PINASAKAN is a popular dish among the Kadazandusun, the collective name for more than 40 sub-ethnic groups that live in Sabah. Kadazandusun is made up of three main groups – the Kadazan/Dusun, Murut and Orang Sungai, and they make up about 1 million of Sabah’s population.
Back in the day, way before refrigerators came into the picture, the Kadazandusun had to find a way to keep food from going bad. One of their staple foods was fish, only obtainable from towns that had access to the sea.
They travelled into these towns, to look for fish and other things in exchange for items from the highlands where they stayed. They often carried a “wakid” – a handmade bamboo and rattan basket – on their backs that held forest products, vegetables and tobacco to barter for salt, sugar, and fresh fish from the townsfolk.
Since the trip home sometimes took days, the Kadazandusun had to ensure that the fish withstood the long journey. Preservation was key, and hence the birth of pinasakan – referred to as such by the Kadazans, while the Dusuns refer to it as pinarasakan. However, it is more popularly known as pinasakan.
While still in town, they would make pinasakan. The idea is to extract moisture from the fish, and thus the use of ikan basung, a naturally oily fish that doesn’t dry out even after cooking. Ikan basung is similar to sardines, and is found in waters no deeper than 80m. The fish is cheaply and widely available in Sabah.
To make pinasakan, the fish is cleaned and cooked in a pot over very low heat, with just asam keping, turmeric, ginger, lemongrass, cili padi and salt. Thanks to the low heat and its naturally oily texture, the fish doesn’t get burnt, and enough moisture is extracted to keep it cooking for about an hour. Pinasakan can be kept for up to two weeks. It is a home-cooked dish and is not readily available in restaurants in Sabah.
Though pinasakan is not made for the purpose of preservation nowadays, the dish can still be kept for up to five days without refrigeration. It is served with white rice and sambal on the side.

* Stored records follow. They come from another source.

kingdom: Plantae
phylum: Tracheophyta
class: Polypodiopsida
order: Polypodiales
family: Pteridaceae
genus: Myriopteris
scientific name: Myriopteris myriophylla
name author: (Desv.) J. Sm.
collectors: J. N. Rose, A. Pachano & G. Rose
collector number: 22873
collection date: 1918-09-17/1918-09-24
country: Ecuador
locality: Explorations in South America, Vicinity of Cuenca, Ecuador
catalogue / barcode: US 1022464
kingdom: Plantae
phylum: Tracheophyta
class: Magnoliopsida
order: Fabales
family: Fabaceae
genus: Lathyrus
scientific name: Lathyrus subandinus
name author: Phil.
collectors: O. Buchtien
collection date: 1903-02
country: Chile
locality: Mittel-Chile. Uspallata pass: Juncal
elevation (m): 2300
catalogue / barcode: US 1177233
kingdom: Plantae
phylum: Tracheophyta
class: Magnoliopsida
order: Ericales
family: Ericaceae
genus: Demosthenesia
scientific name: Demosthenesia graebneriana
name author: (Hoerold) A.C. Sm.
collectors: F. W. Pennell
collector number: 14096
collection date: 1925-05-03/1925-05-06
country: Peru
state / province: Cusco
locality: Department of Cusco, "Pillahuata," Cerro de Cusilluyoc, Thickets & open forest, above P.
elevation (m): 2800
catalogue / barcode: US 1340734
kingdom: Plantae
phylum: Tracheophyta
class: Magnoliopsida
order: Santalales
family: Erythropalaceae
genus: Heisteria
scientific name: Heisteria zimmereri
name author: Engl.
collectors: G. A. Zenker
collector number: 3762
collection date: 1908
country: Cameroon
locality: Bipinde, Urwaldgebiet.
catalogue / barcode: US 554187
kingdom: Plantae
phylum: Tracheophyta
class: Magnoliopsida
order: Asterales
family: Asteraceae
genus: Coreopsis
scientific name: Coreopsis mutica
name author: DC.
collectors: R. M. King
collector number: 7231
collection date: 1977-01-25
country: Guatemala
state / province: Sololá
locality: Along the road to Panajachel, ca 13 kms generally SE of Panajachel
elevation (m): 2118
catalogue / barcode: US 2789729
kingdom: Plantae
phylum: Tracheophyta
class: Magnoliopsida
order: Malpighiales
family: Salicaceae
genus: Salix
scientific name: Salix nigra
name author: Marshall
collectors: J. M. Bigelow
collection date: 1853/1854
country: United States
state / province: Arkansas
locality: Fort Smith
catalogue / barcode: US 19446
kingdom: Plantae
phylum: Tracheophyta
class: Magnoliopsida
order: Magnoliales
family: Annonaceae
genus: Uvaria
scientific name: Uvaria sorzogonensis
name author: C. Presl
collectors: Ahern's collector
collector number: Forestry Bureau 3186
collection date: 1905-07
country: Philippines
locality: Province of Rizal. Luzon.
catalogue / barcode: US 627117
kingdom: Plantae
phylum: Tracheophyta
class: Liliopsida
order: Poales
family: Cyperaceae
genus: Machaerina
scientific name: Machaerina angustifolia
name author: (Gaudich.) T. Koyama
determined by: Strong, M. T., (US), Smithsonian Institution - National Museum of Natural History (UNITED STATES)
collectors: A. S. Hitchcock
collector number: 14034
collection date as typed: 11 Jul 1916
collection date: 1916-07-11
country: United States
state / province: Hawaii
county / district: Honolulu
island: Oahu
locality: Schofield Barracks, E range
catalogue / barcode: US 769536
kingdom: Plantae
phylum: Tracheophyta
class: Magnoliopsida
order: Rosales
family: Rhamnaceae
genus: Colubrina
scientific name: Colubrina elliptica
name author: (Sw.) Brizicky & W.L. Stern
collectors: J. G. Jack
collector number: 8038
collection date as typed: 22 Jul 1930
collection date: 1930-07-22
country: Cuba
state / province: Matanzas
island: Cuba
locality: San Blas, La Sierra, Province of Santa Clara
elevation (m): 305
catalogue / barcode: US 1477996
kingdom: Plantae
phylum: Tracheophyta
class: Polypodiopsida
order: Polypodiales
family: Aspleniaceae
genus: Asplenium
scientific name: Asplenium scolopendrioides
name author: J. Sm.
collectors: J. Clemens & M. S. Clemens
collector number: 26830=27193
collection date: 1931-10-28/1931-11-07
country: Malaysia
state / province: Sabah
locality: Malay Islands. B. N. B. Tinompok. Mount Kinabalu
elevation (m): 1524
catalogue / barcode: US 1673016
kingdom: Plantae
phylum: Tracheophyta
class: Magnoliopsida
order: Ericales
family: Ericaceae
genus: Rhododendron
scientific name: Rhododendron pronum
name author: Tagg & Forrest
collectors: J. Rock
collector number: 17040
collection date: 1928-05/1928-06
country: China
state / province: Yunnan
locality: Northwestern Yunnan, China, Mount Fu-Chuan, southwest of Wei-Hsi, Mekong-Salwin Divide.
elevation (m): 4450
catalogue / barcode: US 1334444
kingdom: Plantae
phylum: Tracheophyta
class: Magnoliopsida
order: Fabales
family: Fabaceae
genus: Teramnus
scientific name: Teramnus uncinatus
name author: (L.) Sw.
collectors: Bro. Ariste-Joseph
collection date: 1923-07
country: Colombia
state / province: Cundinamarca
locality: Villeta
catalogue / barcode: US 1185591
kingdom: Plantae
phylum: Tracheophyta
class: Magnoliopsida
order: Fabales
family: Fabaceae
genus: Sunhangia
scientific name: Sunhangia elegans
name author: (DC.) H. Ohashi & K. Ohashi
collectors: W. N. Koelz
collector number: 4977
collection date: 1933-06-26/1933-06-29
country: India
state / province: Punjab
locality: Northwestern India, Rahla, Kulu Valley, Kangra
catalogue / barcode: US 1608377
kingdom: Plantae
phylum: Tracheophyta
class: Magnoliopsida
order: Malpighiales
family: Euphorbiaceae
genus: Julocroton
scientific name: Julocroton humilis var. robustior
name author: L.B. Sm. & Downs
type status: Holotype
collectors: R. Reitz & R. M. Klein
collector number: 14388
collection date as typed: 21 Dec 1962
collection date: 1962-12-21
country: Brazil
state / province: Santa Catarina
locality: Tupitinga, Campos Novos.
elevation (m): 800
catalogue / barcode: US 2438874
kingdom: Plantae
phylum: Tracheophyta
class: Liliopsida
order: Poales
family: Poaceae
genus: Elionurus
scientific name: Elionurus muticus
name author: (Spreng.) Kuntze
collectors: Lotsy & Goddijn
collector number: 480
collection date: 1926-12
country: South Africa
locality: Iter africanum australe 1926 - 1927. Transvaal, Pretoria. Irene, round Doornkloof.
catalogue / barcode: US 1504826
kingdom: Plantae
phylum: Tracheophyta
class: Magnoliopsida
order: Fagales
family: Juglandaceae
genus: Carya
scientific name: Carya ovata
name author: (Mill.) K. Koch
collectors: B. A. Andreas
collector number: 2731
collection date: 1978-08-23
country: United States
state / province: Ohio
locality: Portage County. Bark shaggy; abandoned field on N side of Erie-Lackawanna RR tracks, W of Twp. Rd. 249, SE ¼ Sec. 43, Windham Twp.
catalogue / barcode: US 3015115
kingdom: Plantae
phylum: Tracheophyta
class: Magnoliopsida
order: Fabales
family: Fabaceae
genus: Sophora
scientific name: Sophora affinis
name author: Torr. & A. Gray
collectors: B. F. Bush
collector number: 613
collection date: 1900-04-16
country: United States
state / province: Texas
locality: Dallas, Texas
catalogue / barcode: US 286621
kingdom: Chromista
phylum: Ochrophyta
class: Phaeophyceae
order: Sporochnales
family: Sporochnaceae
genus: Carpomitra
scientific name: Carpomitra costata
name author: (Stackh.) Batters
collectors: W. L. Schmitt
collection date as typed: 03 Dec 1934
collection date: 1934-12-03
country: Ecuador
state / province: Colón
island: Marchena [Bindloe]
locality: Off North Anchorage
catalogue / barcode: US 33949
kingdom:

This dish originates from the Chinese villages of Tuaran, a town about 45 minutes drive from Kota Kinabalu. The secret to Mee Tuaran lies with the hand-made egg noodles, which are made using only egg yolks. The noodles are toasted after boiling to avoid them clumping, and then fried with vegetables and a beaten egg. The dish is often topped with crispy lard cubes, char siew slices and sliced or minced pork.
In Hakka, “ngiu” means “cow” and “chap” means “mixed”, which should give an idea of what ngiu chap is all about. A favourite Sabahan breakfast dish, a bowl of ngiu chap holds noodles – usually beehoon – and almost every single part of a cow. Beef balls, tripe, tongue and tendons are must-haves in ngiu chap although some add liver and other innards. The broth is made of bones and marrow boiled for over 10 hours, and seasoned with herbs.
Another Kadazandusun dish, hinava is Sabah’s answer to Sarawak’s umai, a raw fish dish similar to the South American ceviche. Fish is thinly sliced and mixed with lime juice, sliced cili padi, ginger, onions and salt. It is left to marinate for about one hour at room temperature. The sour, spicy hinava is usually served as an appetiser, although it can also be eaten with rice.